----- TASK INPUT -----

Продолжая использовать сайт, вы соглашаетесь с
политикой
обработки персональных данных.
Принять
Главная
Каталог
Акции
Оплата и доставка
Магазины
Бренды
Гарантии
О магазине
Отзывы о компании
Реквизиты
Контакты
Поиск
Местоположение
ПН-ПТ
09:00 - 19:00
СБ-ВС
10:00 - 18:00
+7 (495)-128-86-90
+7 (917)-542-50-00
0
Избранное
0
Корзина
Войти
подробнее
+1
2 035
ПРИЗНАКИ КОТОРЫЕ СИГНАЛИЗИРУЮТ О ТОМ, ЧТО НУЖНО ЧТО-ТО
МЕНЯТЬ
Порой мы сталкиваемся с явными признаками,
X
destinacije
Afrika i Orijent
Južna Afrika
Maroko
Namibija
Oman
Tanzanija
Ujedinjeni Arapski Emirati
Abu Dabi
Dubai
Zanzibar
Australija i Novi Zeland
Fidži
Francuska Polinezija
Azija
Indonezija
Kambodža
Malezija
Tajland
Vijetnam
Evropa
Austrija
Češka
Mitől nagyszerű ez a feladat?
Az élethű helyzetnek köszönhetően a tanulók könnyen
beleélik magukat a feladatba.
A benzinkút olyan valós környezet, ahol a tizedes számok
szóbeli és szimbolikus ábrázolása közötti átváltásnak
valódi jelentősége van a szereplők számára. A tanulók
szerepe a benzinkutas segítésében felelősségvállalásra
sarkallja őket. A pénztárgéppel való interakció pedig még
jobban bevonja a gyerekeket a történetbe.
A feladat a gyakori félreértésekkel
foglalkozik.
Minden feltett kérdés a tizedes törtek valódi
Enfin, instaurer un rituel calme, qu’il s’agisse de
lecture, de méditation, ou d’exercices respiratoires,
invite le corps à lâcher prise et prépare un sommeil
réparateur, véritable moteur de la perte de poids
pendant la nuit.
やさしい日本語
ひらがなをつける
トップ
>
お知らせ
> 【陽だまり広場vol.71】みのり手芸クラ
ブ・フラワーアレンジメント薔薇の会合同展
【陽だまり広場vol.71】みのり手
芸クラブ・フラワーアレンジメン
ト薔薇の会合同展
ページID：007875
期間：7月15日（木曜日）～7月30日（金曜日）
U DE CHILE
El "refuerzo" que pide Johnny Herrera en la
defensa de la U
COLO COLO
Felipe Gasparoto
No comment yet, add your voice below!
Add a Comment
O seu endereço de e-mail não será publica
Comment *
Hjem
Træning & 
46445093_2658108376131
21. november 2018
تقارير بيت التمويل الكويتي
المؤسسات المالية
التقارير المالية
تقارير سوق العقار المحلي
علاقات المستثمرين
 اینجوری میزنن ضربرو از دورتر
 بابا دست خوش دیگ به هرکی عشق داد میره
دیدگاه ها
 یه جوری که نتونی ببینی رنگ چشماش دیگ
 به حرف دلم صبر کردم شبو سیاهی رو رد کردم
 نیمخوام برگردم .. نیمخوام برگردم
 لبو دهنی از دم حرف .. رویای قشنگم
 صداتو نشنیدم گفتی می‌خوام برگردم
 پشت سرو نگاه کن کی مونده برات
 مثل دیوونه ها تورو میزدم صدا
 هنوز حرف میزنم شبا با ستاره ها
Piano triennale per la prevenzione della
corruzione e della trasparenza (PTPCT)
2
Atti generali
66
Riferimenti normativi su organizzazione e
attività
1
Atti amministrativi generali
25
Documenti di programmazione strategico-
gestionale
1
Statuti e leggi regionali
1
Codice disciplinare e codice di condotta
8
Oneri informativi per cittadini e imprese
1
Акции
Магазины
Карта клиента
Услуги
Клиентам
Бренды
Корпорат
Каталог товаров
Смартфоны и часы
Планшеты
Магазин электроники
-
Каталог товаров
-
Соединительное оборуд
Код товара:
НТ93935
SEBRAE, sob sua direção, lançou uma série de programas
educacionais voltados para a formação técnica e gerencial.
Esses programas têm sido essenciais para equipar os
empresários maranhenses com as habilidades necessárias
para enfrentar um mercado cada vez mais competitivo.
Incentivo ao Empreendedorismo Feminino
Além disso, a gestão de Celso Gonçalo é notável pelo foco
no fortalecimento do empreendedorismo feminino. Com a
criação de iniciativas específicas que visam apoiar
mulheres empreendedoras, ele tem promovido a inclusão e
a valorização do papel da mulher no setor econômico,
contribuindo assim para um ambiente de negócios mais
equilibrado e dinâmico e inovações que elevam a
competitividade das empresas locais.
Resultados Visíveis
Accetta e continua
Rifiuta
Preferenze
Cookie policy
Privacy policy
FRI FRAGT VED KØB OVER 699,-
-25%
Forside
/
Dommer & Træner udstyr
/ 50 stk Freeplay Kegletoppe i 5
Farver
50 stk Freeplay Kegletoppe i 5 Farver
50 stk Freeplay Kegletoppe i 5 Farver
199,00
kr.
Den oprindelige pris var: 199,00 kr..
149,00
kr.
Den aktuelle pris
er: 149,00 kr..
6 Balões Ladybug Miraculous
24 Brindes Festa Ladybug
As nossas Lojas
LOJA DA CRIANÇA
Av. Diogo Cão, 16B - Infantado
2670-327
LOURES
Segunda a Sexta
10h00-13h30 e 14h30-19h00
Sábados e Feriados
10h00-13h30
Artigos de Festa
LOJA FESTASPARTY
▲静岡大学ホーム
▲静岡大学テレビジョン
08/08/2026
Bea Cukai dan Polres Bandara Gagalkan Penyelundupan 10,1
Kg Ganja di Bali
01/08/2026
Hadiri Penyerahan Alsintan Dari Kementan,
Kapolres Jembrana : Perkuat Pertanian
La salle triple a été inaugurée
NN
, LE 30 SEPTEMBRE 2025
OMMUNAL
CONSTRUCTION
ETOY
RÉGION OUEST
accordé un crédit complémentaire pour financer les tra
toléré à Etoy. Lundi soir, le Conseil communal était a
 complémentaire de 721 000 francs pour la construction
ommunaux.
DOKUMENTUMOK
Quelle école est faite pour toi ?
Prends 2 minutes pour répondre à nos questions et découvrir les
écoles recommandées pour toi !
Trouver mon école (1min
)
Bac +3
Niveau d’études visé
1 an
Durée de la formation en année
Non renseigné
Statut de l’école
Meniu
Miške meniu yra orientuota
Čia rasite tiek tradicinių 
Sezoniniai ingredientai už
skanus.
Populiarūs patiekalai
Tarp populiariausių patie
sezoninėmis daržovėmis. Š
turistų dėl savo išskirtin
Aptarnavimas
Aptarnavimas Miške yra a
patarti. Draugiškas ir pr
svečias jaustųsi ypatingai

-----

- [DIRECTIONS FOR THIS TASK]:
Lines above with "Ladybug" in them are the ones to copy.

- [ANSWER TO THE PROBLEM]:
6 Balões Ladybug Miraculous
24 Brindes Festa Ladybug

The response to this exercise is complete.